While the coronavirus pandemic brought the international sporting landscape to a standstill in recent weeks, the International Olympic Committee was almost stubbornly insistent on going through with the biggest event of all, the 32nd Summer Olympic Games, originally scheduled to be held in Tokyo from July 24 to August 9. That is until Tuesday, when the IOC and the Tokyo 2020 Organizing Committee announced in a joint statement that "the Games of the XXXII Olympiad in Tokyo must be rescheduled to a date beyond 2020 but not later than summer 2021.”
When Dick Pound, a senior member of the International Olympic Committee, had floated the idea of cancelling the games in an interview with the Associated Press last month, sports fans around the world were put on red alert. Back then, Pound stressed that “all indications are at this stage that it will be business as usual,” while also reassuring athletes that the IOC would not send them into a pandemic situation. Interestingly, Pound didn’t think that the eventual outcome, a postponement of the games, would be likely: “You just don’t postpone something on the size and scale of the Olympics. There’s so many moving parts, so many countries and different seasons, and competitive seasons, and television seasons.
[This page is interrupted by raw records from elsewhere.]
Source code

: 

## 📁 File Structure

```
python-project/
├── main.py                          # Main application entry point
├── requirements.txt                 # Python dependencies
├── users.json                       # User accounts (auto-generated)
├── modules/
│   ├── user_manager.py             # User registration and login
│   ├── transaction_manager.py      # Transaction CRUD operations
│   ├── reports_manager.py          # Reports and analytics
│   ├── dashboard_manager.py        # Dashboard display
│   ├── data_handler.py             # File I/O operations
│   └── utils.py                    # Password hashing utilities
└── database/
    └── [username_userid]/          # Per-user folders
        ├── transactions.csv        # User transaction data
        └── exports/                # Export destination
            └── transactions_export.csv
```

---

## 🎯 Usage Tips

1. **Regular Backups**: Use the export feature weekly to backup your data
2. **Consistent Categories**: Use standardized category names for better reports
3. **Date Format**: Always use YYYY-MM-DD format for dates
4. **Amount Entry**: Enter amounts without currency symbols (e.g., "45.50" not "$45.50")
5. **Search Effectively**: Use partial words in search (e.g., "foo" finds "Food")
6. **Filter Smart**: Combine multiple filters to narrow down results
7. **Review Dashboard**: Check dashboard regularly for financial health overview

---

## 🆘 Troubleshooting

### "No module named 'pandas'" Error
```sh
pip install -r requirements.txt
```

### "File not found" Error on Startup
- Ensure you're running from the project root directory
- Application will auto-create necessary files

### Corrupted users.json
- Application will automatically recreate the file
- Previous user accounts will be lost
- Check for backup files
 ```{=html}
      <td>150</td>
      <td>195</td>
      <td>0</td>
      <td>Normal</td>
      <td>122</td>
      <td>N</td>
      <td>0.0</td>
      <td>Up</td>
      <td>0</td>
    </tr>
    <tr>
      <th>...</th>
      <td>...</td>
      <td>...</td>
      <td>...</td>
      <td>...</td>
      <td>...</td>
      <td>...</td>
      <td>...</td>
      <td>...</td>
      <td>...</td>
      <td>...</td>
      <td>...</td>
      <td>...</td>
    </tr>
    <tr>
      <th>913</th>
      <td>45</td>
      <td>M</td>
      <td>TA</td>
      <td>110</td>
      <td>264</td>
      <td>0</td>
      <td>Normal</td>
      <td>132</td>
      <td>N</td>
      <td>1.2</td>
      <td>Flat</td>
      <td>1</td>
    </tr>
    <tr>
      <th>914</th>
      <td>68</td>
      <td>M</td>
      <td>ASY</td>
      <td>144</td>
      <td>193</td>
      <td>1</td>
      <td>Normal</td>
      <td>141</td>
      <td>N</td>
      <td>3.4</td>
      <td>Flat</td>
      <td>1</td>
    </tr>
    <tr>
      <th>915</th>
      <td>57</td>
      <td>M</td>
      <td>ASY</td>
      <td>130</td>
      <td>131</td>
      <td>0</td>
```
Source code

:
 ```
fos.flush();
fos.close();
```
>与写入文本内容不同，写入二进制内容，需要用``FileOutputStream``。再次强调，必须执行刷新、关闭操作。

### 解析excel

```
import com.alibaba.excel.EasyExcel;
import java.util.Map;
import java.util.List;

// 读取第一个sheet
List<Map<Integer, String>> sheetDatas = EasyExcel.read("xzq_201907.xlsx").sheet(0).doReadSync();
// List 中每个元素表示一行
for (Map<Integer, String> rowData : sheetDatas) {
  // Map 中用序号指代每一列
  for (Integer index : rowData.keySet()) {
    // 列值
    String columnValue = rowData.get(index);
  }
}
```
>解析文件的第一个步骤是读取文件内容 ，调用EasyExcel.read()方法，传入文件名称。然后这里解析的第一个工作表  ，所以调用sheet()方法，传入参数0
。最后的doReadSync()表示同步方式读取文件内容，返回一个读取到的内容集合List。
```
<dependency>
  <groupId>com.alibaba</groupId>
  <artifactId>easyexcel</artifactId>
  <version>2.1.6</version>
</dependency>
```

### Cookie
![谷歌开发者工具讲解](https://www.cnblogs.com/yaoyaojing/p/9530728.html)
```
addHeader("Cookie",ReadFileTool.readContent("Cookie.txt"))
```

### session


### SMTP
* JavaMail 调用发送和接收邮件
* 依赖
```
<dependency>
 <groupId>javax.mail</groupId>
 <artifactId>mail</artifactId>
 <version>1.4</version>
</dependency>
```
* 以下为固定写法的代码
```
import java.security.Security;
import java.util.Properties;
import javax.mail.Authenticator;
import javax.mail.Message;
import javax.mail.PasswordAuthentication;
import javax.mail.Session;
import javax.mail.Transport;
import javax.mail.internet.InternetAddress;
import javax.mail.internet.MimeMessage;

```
You can’t just say, `We’ll do it in October.’”
Four weeks have gone by since said interview was published and even before Tuesday’s official announcement, it had become increasingly clear that the Tokyo games couldn’t go ahead as planned. With respect to the postponement, the IOC hopes that “the Olympic Games in Tokyo could stand as a beacon of hope to the world during these troubled times and that the Olympic flame could become the light at the end of the tunnel in which the world finds itself at present.”
As the following chart shows, the Summer Olympics have only been cancelled three times in the modern era dating back to 1896. The 1916 games in Berlin fell victim to World War I and the 1940 and 1944 games, scheduled to be held in Helsinki and London, respectively, were cancelled due to World War II. Interestingly, the 2016 Rio games were also clouded by a health crisis, as many athletes refused to participate due to the ongoing outbreak of the Zika virus.